Suddenly a voice shouted from the direction of the cab to the north. In English this time, but accented. ‘Put the guns down, or we fire on your friends in the van!’
Silence. Movement by the cab. Three figures stepped forward. A fourth remained behind the open passenger door. He had a rifle, and it was trained on the Bedford van.
Danny raised his Sig. He aimed it, his hand perfectly steady, on the head of the guy behind the passenger door. The other three stepped forward. They had that swagger common to every amateur carrying a gun. Like their weapons could protect them from anything. But they couldn’t see Ripley, crouching in front of the Bedford van.
The figures were five metres from the cab now, ten from the Bedford van. They walked abreast, though one of them, broader than the others, was perhaps a couple of paces ahead. He let loose a random burst of automatic fire, but it was just a warning shot: the rounds sparked against the cobbles.
‘Show yourselves!’ the leader shouted.
No response from the Regiment.
The men swaggered forward again.
They were alongside the tech unit’s vehicle now. Danny still had his Sig aimed at the shooter behind the cab, ready to fire.
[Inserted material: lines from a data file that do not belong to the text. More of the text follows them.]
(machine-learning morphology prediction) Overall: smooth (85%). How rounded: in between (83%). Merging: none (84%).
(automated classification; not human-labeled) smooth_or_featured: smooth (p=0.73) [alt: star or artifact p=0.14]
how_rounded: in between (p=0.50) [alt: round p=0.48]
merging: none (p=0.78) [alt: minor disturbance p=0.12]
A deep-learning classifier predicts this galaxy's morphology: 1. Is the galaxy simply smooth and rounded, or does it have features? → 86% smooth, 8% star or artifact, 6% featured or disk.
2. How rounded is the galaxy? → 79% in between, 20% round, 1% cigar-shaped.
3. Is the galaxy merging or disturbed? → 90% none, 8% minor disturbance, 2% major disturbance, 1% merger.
‘What’s happening with your guys, Spud?’ Danny breathed into the radio.
‘Still behind their vehicle. We can’t get a shot.’
The three figures were still moving forward. They were alongside the Bedford van. The beams of light from the bullet holes dotted their faces and bodies. Danny could tell from the bulky frames that they were wearing body armour.
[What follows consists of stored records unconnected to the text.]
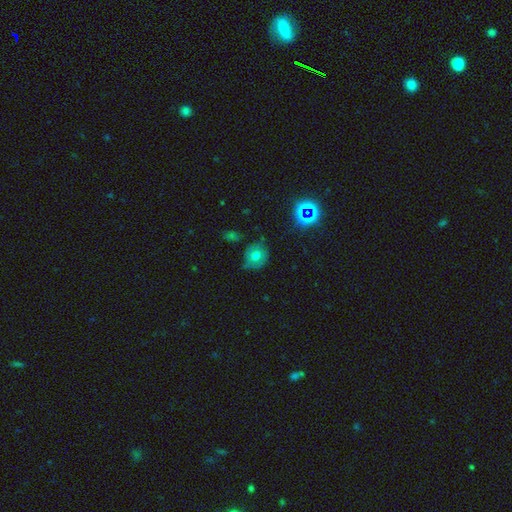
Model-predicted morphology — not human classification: This is likely a smooth galaxy (61%). How rounded: likely round (76%). Merging: likely none (63%).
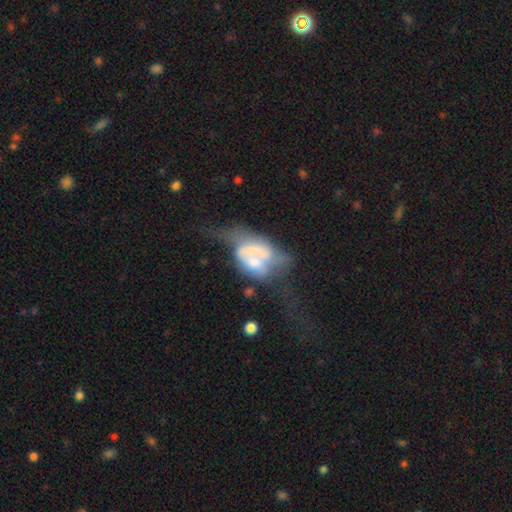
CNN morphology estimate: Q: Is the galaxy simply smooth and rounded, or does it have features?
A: featured or disk — 63%.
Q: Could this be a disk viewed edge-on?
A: no — 84%.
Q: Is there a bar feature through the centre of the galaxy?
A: no — 67%.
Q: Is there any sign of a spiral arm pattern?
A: no — 72%.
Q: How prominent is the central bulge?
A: moderate — 31%.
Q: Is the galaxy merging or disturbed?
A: major disturbance — 37%.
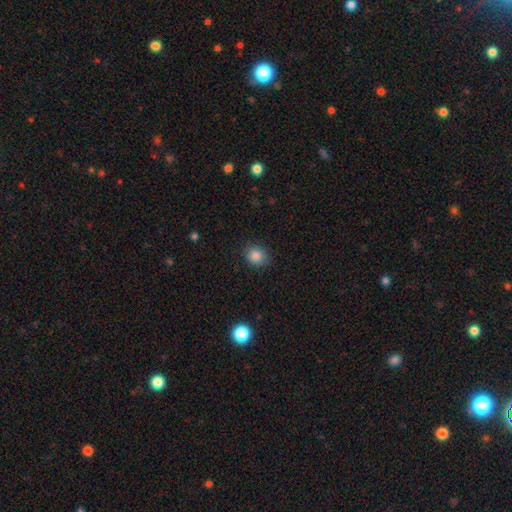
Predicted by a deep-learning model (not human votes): Smooth or featured? smooth (86%)
How rounded? round (76%)
Merging? none (86%)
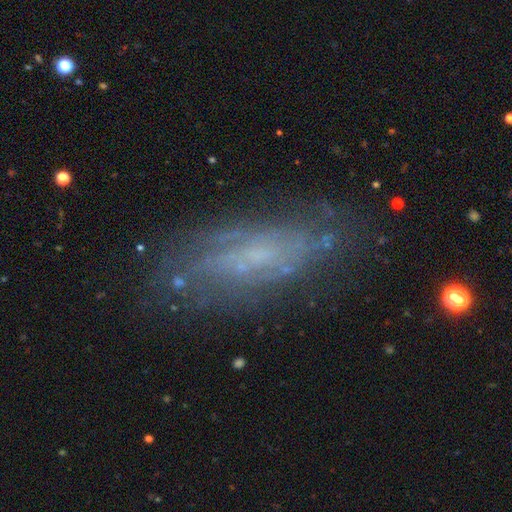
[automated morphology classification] Overall: featured or disk (58%; smooth 29%). Edge-on disk: no (75%). Merging: none (73%).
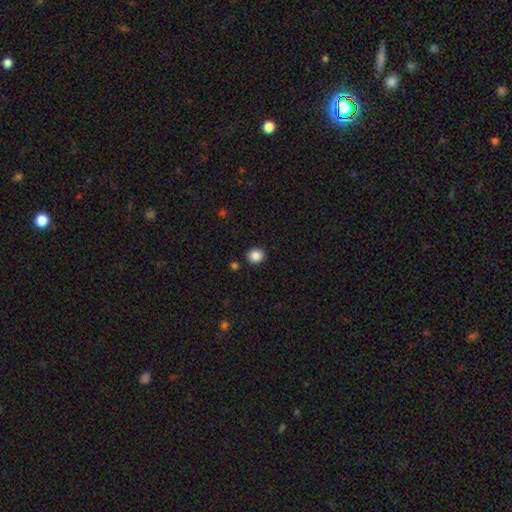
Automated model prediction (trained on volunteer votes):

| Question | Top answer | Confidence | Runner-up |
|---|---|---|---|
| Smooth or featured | smooth | 86% | star or artifact (10%) |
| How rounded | round | 81% | in between (18%) |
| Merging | none | 88% | minor disturbance (7%) |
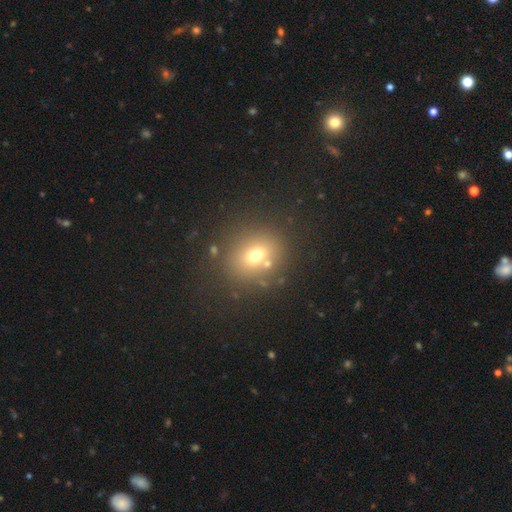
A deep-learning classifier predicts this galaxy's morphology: Smooth or featured?
  - smooth: 66% *
  - star or artifact: 19%
  - featured or disk: 15%
How rounded?
  - round: 65% *
  - in between: 33%
  - cigar-shaped: 1%
Merging?
  - none: 75% *
  - minor disturbance: 10%
  - merger: 10%
  - major disturbance: 5%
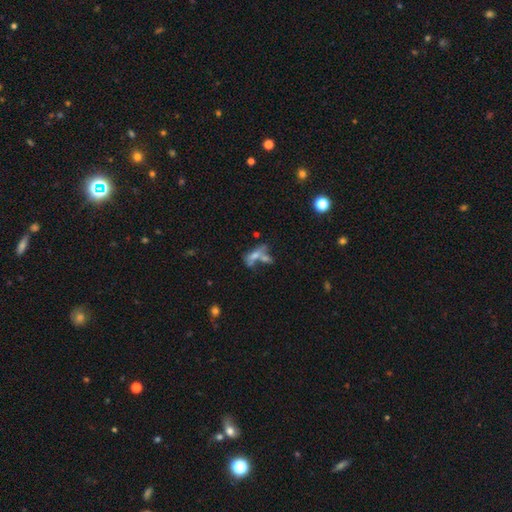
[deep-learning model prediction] smooth-or-featured: smooth: 49% | featured or disk: 36% | star or artifact: 15%
  merging: merger: 49% | none: 27% | major disturbance: 13% | minor disturbance: 11%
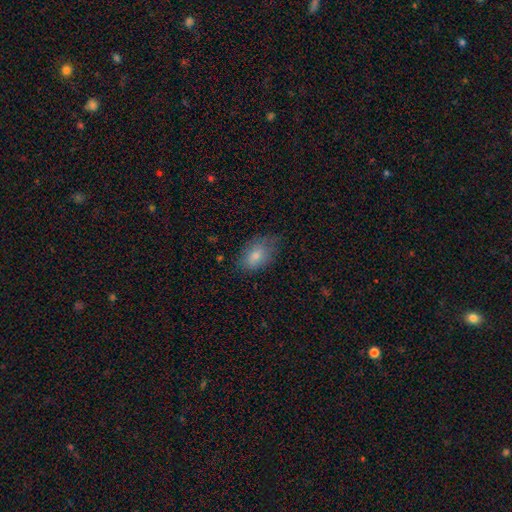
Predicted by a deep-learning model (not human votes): The model was most divided on "merging": none: 58%, minor disturbance: 31%, major disturbance: 10%, merger: 1%. More confident: how rounded — in between (88%); smooth or featured — smooth (79%).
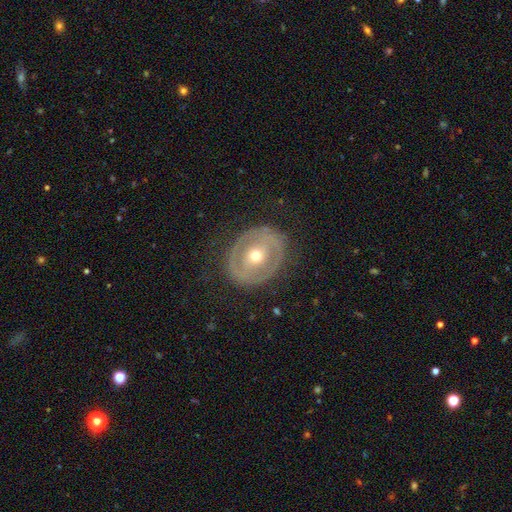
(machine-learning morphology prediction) Smooth or featured?
  - featured or disk: 69% *
  - smooth: 25%
  - star or artifact: 6%
Edge-on disk?
  - no: 94% *
  - yes: 6%
Bar?
  - no: 57% *
  - weak: 25%
  - strong: 18%
Spiral arms?
  - no: 69% *
  - yes: 31%
Bulge size?
  - moderate: 62% *
  - small: 33%
  - large: 3%
  - dominant: 1%
  - none: 1%
Merging?
  - none: 79% *
  - minor disturbance: 13%
  - major disturbance: 7%
  - merger: 1%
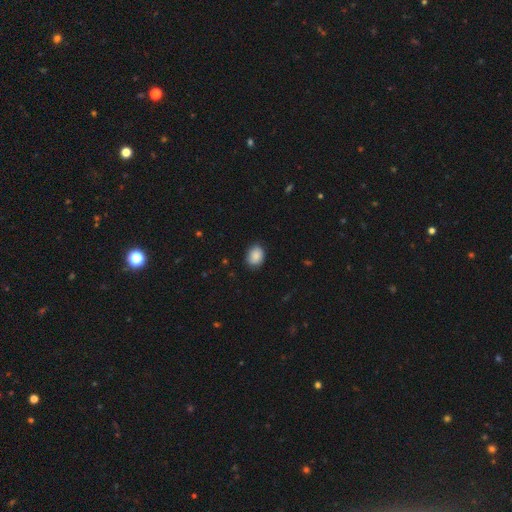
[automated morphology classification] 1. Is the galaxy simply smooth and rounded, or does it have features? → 88% smooth, 7% star or artifact, 5% featured or disk.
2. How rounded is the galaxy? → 64% in between, 35% round, 1% cigar-shaped.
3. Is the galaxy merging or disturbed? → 83% none, 14% minor disturbance, 3% major disturbance, 1% merger.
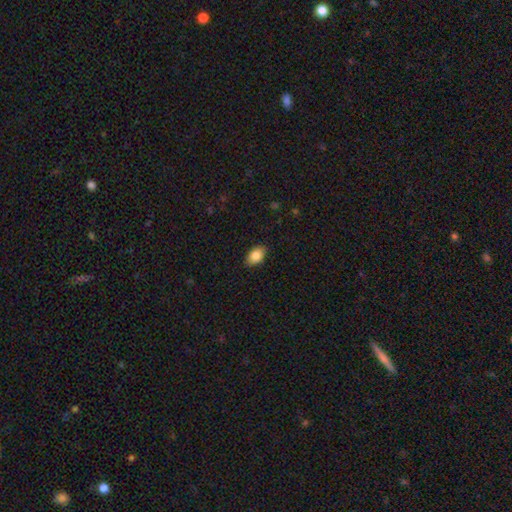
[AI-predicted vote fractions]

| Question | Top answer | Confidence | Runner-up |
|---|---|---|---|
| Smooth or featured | smooth | 85% | star or artifact (8%) |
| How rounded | in between | 90% | round (8%) |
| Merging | none | 87% | minor disturbance (10%) |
A terrified voice in his earpiece. The tech unit. ‘What’s happening?’
Danny didn’t answer. He just kept all his attention on the shooter behind the cab. It would be a difficult shot. Fifty metres through the dark and the rain. He had to keep sharp.
The three men had passed the Bedford. They were five metres beyond Ripley, who had silently turned and had his weapon pointing at the back of their heads. Danny double-checked that his own weapon was properly on target, before issuing the instruction.